Or, you may take large oysters out of their shells, dredge them lightly with flour, lay them separately on a wire gridiron, and broil them. Serve them up on large dishes, with a morsel of fresh butter laid on each oyster.

SCOLLOPED OYSTERS.—

Drain the liquor from a sufficient quantity of fine fresh oysters; and season them with blades of mace, grated nutmeg, and a little cayenne. Lay about a dozen of them in the bottom of a deep dish. Cut some slices of wheat bread, and put them to soak in a pan of the oyster liquor (previously strained.)

Soak the bread till it is soft throughout, but not dissolved. Cover the oysters in the bottom of the dish, with some slices of the soaked bread, (drained from the liquor,) and lay upon the bread a few small bits of nice fresh butter.

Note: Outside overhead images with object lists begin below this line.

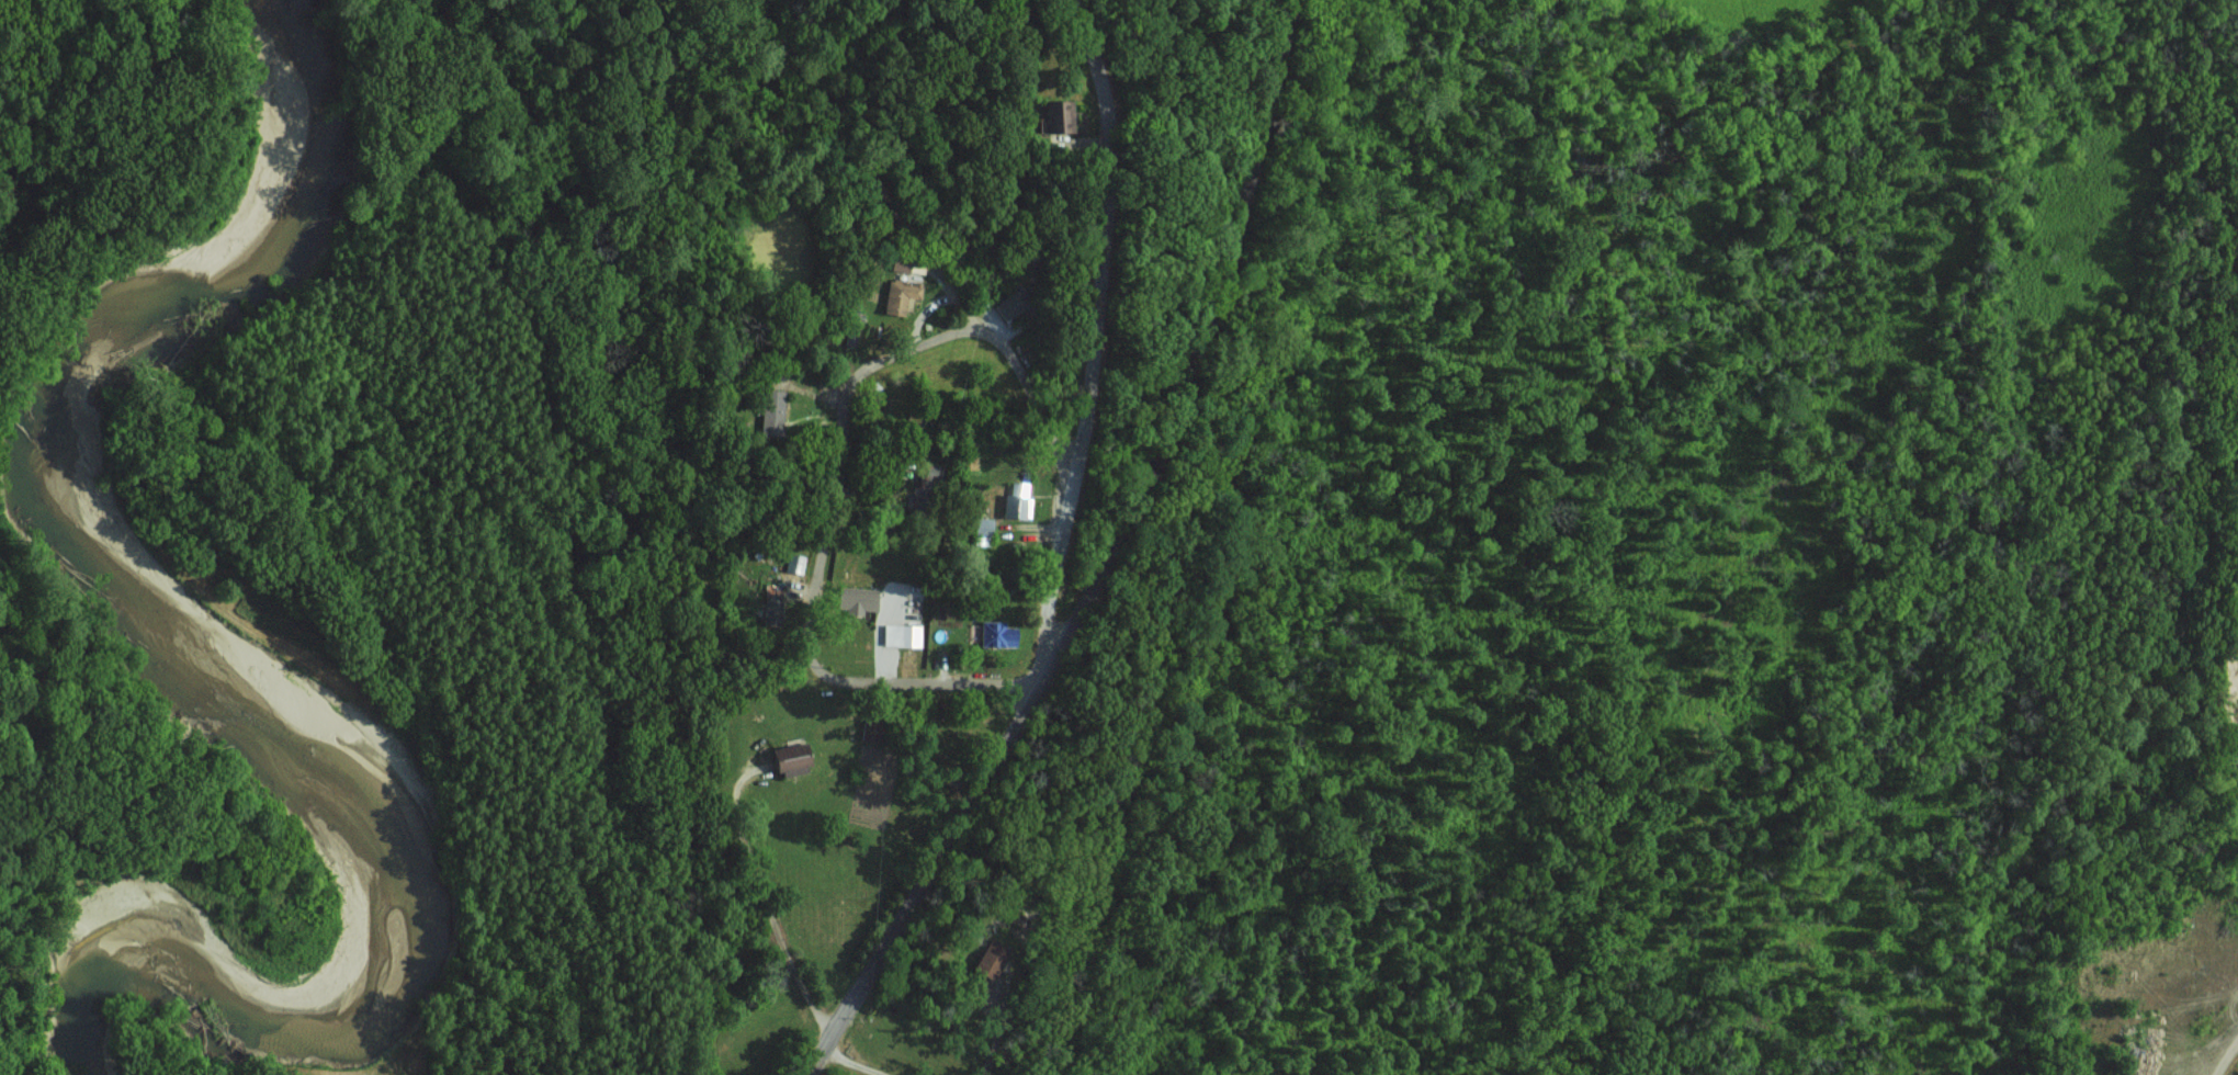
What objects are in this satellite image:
building: (1049, 119)
road: (908, 245)
building: (897, 295)
road: (1093, 329)
road: (1207, 343)
building: (771, 411)
building: (1017, 501)
building: (793, 563)
road: (818, 563)
building: (852, 600)
building: (899, 635)
building: (994, 635)
river: (216, 679)
building: (784, 759)
road: (939, 872)
road: (778, 931)
building: (991, 958)
road: (2174, 998)

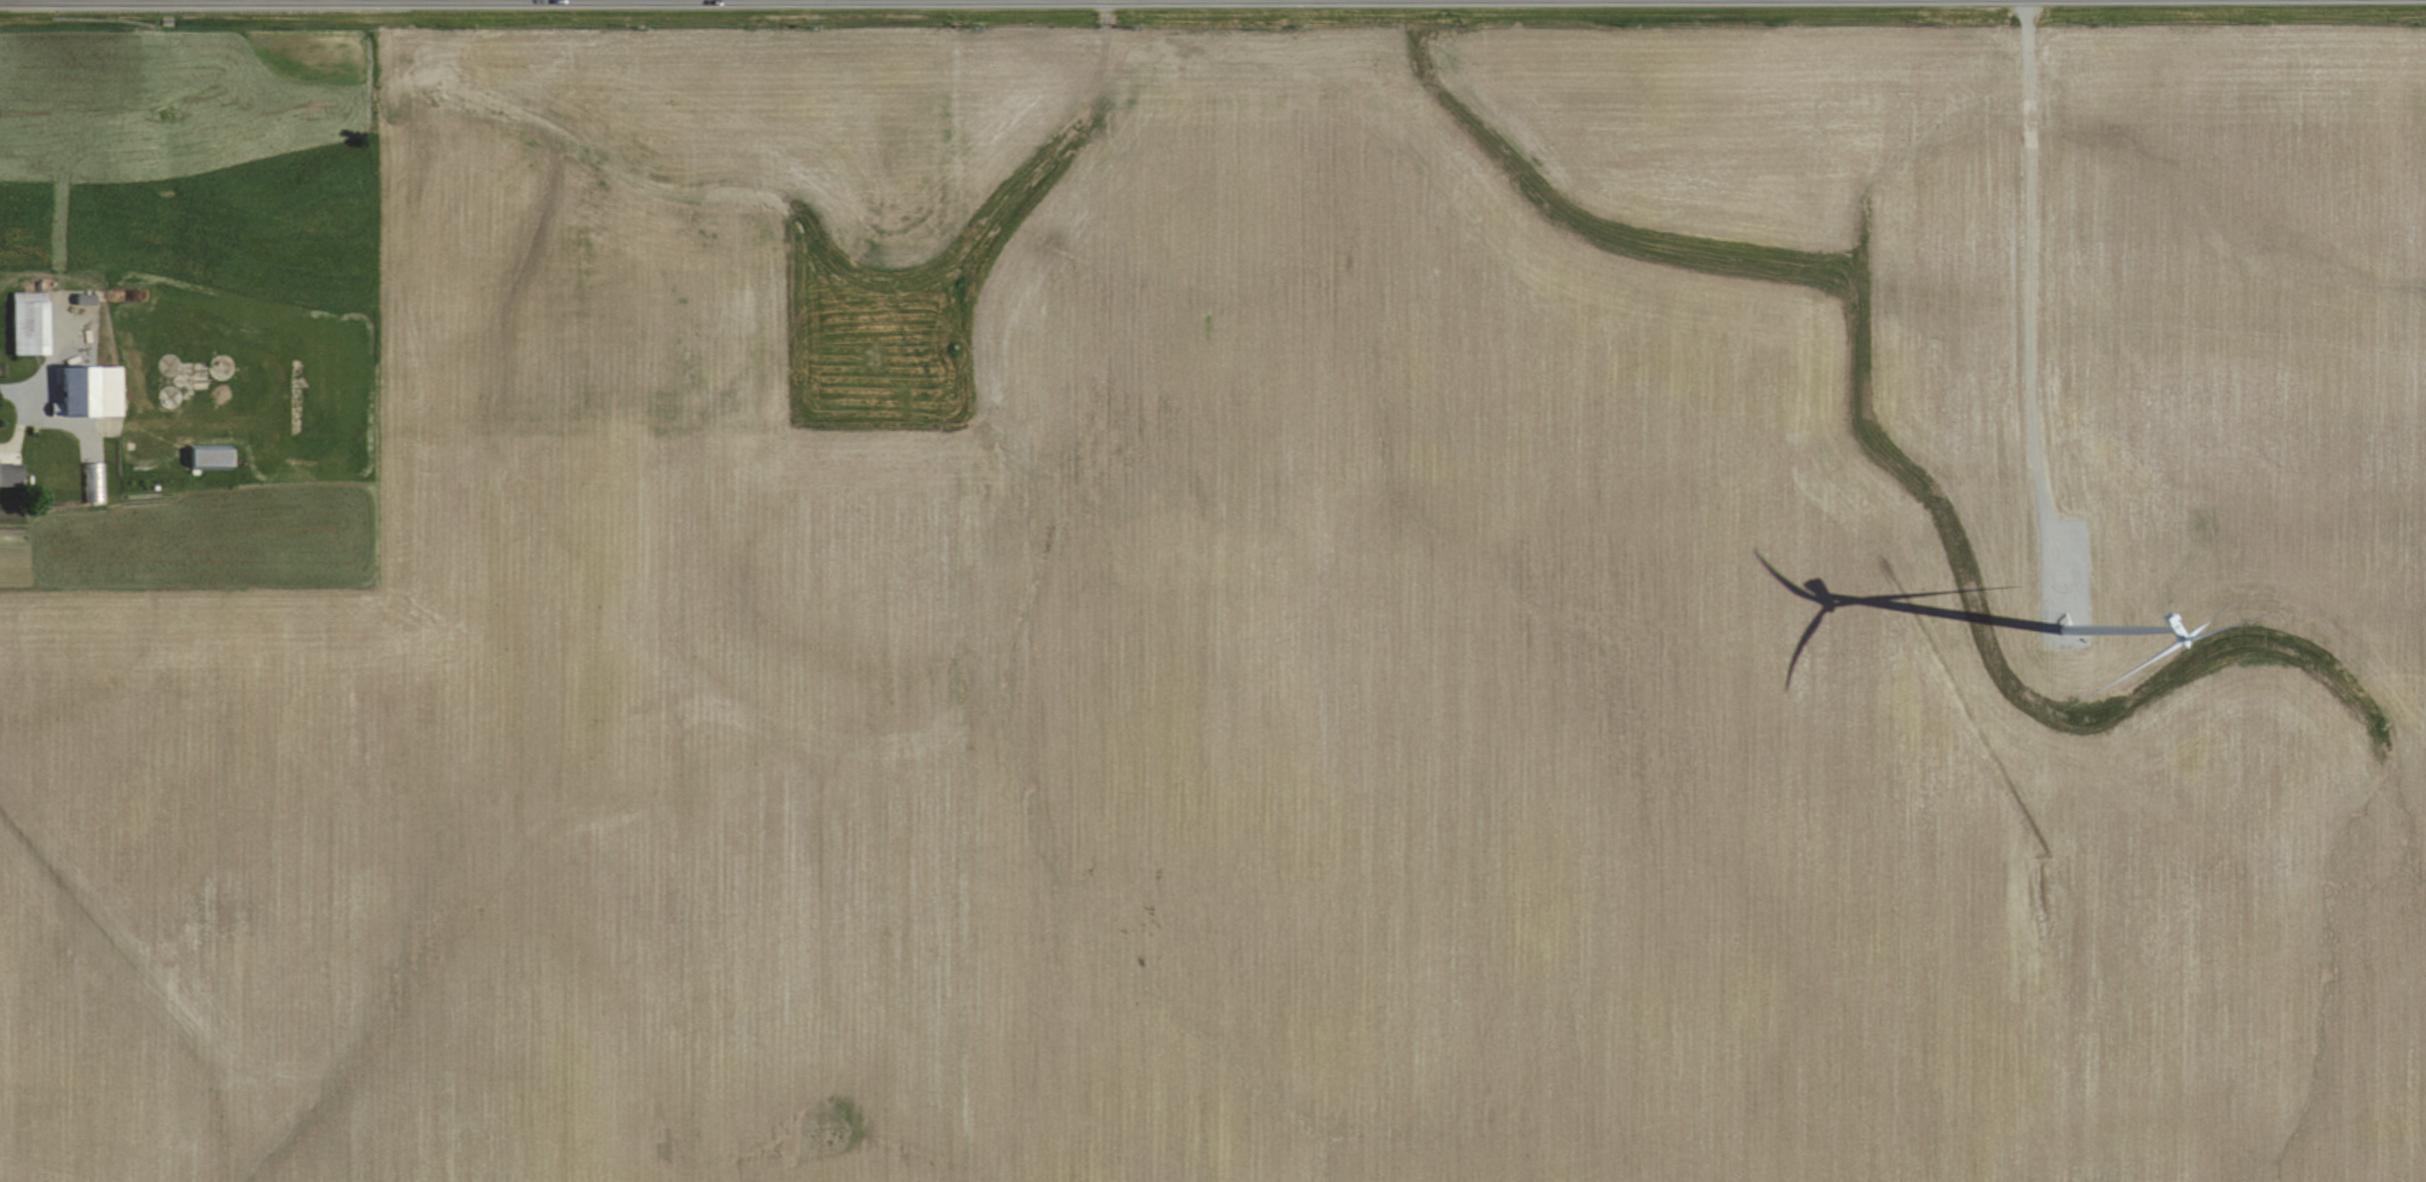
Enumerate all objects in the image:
building: (24, 322)
road: (37, 366)
building: (173, 366)
building: (215, 366)
building: (84, 390)
building: (215, 392)
building: (163, 395)
road: (12, 418)
building: (206, 456)
building: (9, 472)
wind turbine: (2061, 625)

Then put in another layer of seasoned oysters; then another layer of soaked bread with bits of butter dispersed upon it. Repeat this with more layers of oysters, soaked bread, and bits of butter, till the dish is full, finishing with a close layer of bread on the top. Set this into a hot oven, and bake it, a short time only, or till it is well browned on the surface. Oysters require but little cooking, and this bread has had one baking already. The liquid that is about the bread is sufficient. It requires no more.

Scolloped oysters may be cooked in large, clean, clam-shells and served up on great dishes.

PICKLED OYSTERS.—

Take a hundred fine large oysters—set them over the fire in their own liquor—add two ounces of nice fresh butter, and simmer them slowly for ten minutes; skimming them well. If they boil fast and long, they will become hard and shrivelled. Take them off the fire and strain from them their liquor; spread the oysters out on large dishes, and place them in the air to cool fast, or lay them in a broad pan of cold water. This renders them firm. Strain the liquor, and then mix with it an equal quantity of the best and purest clear cider-vinegar. Season (if the oysters are fresh,) with a small tea-spoonful of salt, two dozen whole pepper-corns, and a table-spoonful of powdered mace and nutmeg, mixed. Let the liquor boil till it is reduced to little more than enough to cover the oysters well. Put the oysters into a tureen, or a broad stone jar. Pour the hot liquor over them, and let them grow quite cold before they are eaten. You may give them a fine tinge of pale pink color by adding to the liquor (while boiling,) a little prepared cochineal.